Януш, считая себя трезвым, сделал над собой лишь небольшое усилие и ответил:
— Да, очень. Я видел вас на концерте Шиллера.
— Вот именно, — сказал Шуар, — и поэтому я подумал, что вы любите музыку…
— Мой отец обожал музыку, — вдруг сказал Януш, и неожиданно для него самого его понесло дальше: — Мой отец всегда играл на пианоле, сам вырезал ноты для пианолы. Моего отца нет в живых, он скончался именно в тот момент, когда громили наш дом, и мы не успели похоронить его по-человечески… Мы похоронили его не в нашем семейном склепе, не в фамильной часовне — представляете, такая круглая, в стиле ампир, — а возле часовни, в желтом-желтом песке… О боже, ну и пьян же я! — добавил он без всякого перехода.

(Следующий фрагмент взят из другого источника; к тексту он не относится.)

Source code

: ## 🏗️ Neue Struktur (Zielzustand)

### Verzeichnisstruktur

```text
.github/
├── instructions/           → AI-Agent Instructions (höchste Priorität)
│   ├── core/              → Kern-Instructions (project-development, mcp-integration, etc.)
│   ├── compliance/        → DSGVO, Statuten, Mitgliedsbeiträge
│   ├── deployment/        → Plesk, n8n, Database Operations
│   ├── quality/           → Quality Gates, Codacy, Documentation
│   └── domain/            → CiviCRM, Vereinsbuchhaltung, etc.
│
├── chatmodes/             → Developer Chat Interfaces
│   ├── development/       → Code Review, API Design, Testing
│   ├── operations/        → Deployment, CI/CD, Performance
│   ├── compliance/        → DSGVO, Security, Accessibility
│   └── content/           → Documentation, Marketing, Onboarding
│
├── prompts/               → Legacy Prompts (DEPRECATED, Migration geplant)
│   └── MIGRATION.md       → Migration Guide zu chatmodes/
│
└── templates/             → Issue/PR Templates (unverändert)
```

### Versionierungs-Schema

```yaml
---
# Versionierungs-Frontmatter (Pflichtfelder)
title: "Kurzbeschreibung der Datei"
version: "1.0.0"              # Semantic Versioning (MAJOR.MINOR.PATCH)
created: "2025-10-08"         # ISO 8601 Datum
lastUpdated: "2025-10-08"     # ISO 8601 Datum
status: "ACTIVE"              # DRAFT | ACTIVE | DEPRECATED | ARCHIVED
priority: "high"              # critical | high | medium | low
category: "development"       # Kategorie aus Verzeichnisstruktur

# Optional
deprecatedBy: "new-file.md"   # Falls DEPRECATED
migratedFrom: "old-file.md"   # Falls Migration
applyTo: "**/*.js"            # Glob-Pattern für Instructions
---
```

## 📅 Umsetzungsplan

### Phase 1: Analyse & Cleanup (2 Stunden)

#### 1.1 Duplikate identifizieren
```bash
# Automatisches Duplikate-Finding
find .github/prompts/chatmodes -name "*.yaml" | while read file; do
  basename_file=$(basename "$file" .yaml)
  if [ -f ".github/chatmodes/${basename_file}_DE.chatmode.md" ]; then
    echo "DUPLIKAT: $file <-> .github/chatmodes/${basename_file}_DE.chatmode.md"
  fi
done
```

— Да, — вздохнул Марре Шуар, — я сразу сказал себе, что вы любите музыку. Вы наверняка любите музыку… А что касается опьянения, то и я вдребезги пьян…
— Вы расщепляете атомы? — спросил Януш.
— Хуже, — вздохнул Марре, — фотографирую расщепленные!
— Для меня это совершенно непонятные вещи, — сказал Януш, словно пытаясь защититься от возможной лекции.
— Можете утешиться, для меня тоже.
Наступила пауза.
— Я, видите ли, тоже люблю музыку. I like, I love [77] — сказал Шуар, — и это анданте вашего кузена. Ведь Шиллер, кажется, ваш кузен, мне что-то об этом говорила миссис Эванс.
77
Я люблю (англ.).
— Нет, он мне не кузен. Он просто мой земляк.
— Это все равно. Анданте из его квартета — божественная музыка.
— Атомная, — сказал Януш.
— А вы знаете, что мы теперь вступаем в атомную эру?
— Будет ли человеку от этого лучше?
— Или лучше, или хуже… а может, и вовсе ничего не будет… Впрочем, это одно и то же. Божественная музыка. Эти флажолеты, ну и, конечно, эта мелодия… Что это за мелодия?
— Наша народная…
Януш стал напевать:
К милой заявился, Низко поклонился… Только ведь другая, Что тебя милее, Стала на дороженьке моей.